Tortoise Recognition

Author
Zdeněk Svatoň
Year
2021
Type
Master thesis
Supervisor
prof. Ing. Michal Haindl, DrSc.
Reviewers
doc. Ing. Štěpán Starosta, Ph.D.
Summary
The yellow-brown tortoise (Testudo hermanni) is on the list of endangered species, and it is therefore in the interest of animal rights activists to identify individuals of this species using biometric data from digital photographs. This work follows the work [3], which confirmed that biometric data can be used for unambiguous identification, however, the actual detection of plastrons was not very successful. Therefore, this work focuses mainly on a data set built from 323 low-quality photographs with different compositions of the scene, plastron orientation and resolution. Success rate achieved in the detection of the plastrons was 83.94 %.

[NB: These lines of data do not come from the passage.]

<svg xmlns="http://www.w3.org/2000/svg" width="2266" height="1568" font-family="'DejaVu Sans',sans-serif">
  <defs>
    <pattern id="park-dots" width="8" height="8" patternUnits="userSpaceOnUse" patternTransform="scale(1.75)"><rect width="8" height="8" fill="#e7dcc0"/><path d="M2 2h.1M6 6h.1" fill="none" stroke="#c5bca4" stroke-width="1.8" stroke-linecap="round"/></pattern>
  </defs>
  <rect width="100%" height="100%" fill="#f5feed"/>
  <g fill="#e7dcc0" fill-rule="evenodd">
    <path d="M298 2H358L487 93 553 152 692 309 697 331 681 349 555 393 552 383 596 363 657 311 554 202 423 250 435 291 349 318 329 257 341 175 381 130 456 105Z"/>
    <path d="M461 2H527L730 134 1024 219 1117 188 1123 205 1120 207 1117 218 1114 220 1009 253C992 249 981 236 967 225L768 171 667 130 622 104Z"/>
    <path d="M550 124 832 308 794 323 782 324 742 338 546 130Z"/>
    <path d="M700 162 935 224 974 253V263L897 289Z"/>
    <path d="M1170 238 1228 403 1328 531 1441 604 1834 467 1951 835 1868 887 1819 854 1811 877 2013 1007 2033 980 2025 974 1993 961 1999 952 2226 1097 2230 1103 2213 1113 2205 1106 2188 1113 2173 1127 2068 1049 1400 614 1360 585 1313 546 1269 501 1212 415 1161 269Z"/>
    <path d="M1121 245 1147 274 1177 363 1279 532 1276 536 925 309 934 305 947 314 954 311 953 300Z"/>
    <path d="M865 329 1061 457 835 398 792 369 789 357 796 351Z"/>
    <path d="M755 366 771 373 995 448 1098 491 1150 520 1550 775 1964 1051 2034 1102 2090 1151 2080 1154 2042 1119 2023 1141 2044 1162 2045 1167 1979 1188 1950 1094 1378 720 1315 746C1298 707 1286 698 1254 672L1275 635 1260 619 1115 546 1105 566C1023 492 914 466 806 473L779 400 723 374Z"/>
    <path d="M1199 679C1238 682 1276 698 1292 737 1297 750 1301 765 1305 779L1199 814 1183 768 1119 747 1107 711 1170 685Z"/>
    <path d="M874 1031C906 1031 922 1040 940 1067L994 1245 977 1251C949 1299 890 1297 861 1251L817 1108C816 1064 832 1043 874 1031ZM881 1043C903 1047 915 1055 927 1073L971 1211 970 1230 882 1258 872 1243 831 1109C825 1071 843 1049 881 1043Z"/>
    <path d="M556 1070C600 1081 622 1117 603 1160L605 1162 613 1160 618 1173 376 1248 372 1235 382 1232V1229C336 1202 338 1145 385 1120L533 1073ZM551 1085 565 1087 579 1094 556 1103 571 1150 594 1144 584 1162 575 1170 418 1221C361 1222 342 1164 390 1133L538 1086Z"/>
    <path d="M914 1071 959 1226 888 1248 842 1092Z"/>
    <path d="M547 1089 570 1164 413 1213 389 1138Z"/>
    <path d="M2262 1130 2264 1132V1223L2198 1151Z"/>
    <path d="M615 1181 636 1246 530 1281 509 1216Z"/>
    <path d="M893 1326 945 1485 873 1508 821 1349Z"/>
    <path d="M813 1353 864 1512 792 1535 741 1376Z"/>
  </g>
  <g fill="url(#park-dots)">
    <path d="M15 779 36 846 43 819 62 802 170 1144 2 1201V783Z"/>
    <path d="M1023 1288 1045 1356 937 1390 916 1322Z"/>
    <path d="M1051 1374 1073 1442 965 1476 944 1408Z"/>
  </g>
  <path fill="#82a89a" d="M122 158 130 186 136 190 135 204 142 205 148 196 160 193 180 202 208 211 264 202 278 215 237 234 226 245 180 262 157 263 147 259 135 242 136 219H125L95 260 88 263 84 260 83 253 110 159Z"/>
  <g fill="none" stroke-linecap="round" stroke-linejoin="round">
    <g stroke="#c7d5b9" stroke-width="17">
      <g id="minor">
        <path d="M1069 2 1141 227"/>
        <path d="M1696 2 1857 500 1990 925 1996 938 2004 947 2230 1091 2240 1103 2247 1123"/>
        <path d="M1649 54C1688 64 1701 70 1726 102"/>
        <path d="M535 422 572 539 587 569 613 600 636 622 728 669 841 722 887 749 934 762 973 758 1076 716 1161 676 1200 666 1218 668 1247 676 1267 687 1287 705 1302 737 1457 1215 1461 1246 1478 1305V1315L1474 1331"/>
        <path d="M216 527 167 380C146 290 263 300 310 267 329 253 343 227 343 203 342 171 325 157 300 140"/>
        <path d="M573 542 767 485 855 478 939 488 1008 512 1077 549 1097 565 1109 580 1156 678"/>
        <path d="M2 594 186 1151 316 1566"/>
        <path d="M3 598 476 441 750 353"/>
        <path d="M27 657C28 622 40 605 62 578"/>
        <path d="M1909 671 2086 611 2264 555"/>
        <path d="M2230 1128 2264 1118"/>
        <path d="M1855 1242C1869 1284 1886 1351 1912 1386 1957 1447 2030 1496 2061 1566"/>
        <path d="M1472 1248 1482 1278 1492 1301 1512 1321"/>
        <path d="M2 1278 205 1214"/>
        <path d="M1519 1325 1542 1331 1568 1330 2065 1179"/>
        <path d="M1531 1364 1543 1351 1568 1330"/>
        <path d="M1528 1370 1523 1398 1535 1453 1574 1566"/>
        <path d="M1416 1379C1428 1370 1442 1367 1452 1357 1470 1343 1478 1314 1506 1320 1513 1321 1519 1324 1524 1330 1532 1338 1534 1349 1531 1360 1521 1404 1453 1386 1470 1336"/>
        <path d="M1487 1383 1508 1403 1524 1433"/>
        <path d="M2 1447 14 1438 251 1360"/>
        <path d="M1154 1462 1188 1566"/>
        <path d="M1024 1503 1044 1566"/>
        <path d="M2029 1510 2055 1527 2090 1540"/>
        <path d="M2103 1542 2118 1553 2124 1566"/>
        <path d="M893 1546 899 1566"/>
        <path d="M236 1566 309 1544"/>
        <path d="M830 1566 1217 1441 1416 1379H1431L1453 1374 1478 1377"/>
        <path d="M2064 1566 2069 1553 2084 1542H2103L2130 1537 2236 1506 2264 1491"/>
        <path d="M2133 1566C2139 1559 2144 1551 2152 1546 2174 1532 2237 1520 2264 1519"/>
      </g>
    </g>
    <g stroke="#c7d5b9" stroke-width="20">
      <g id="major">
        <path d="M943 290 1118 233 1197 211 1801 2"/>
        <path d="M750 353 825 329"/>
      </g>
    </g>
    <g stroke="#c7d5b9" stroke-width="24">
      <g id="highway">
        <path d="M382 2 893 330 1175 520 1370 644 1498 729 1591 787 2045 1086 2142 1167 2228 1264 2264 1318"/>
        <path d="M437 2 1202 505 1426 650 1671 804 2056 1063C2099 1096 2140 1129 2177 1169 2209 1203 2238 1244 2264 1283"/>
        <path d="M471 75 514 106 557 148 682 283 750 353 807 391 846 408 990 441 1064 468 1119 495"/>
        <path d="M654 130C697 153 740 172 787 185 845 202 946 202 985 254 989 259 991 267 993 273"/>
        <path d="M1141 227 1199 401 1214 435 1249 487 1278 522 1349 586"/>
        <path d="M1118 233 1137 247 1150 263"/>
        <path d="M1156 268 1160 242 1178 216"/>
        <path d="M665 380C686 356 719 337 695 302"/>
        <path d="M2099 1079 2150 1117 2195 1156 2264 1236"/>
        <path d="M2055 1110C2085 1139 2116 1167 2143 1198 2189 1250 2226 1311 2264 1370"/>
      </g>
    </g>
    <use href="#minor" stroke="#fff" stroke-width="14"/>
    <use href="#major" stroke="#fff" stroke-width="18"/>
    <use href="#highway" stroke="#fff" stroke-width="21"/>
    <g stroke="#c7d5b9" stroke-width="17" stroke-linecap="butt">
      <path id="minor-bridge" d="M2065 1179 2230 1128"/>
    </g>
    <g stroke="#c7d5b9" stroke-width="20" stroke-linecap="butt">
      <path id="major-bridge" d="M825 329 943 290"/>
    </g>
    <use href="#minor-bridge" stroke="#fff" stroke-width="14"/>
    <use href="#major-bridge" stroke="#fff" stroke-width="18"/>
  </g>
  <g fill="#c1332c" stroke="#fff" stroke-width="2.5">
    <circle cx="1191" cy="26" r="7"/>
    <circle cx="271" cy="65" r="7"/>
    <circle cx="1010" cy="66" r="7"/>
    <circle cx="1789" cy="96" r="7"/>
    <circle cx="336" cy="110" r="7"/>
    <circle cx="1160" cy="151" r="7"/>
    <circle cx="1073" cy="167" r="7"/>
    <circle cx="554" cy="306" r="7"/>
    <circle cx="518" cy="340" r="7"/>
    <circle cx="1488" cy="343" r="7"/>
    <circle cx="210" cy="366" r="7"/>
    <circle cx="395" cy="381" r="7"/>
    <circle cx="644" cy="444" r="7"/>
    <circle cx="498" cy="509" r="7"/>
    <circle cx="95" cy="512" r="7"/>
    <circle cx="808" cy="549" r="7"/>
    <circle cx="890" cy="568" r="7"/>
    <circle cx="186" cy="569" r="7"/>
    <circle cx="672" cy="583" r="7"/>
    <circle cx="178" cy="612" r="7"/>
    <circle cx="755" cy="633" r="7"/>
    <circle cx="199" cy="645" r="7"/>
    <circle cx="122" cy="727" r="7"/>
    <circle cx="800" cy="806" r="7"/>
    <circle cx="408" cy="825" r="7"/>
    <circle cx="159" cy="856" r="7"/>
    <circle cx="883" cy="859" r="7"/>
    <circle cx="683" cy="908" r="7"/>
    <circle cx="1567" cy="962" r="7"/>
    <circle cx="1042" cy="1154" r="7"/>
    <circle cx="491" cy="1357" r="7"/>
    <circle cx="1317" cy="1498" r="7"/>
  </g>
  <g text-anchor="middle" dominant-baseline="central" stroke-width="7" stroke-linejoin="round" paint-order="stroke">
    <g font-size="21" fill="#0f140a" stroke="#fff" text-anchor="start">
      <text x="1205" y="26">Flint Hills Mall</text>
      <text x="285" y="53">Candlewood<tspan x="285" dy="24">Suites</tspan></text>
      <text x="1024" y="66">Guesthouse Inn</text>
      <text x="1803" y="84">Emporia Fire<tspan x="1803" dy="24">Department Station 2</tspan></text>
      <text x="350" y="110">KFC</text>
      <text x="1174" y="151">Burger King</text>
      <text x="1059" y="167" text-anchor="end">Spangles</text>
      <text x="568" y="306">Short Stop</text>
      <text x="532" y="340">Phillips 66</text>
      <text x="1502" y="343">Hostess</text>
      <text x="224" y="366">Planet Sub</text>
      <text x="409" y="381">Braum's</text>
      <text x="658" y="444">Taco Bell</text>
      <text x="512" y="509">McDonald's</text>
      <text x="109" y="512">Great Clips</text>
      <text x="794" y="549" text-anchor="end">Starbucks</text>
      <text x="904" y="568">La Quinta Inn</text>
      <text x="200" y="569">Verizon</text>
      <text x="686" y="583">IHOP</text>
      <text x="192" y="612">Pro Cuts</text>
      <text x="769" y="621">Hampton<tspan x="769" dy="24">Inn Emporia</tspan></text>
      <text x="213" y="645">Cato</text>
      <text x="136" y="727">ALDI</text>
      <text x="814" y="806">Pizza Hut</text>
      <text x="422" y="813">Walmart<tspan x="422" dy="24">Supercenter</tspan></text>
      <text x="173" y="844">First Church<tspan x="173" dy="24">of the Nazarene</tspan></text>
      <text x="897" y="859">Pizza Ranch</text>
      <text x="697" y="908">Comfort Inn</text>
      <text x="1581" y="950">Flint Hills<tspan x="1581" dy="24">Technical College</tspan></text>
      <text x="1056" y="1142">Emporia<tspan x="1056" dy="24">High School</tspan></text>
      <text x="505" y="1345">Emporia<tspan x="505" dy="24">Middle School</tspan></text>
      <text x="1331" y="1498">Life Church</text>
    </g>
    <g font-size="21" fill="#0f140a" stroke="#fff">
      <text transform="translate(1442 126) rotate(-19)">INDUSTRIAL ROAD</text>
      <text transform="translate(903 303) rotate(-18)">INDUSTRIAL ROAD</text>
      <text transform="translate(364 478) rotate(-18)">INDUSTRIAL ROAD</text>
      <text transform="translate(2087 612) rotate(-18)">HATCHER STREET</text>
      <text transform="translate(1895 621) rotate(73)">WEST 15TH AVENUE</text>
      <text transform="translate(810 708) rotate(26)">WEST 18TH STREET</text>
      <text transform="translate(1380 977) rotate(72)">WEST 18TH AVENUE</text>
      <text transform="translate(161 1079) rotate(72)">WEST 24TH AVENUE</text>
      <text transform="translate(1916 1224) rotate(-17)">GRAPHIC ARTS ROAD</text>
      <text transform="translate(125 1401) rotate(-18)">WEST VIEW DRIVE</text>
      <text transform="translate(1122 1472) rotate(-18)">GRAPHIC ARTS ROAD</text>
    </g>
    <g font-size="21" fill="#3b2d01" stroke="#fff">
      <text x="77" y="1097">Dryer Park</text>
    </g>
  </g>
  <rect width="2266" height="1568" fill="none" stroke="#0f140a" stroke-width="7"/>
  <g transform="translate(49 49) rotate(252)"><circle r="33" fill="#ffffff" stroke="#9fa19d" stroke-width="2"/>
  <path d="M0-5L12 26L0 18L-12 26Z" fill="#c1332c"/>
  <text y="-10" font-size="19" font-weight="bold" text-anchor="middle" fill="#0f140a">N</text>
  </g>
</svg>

Textural features information quality

Author
Pavel Kříž
Year
2023
Type
Master thesis
Supervisor
prof. Ing. Michal Haindl, DrSc.
Summary
Dozens and possibly hundreds of textural features have already been introduced, but any comprehensive evaluation and comparison of the features is still lacking. We study and describe monospectral and multispectral features and based on this we create a general methodology for measuring the information quality of textural features. In this methodology, we classify features into categories, which creates a generalization layer that allows features to be evaluated generally and automatically. We will then incorporate this methodology in the creation of a multispectral textural benchmark with a web portal that allows experimentation with features. We will explain all phases of development from analysis, design of the user interface and its testing, to the actual implementation of the system. The created benchmark is made up of several components and can be expanded with other features, datasets for statistics, and last but not least, it is computationally scalable both vertically and horizontally.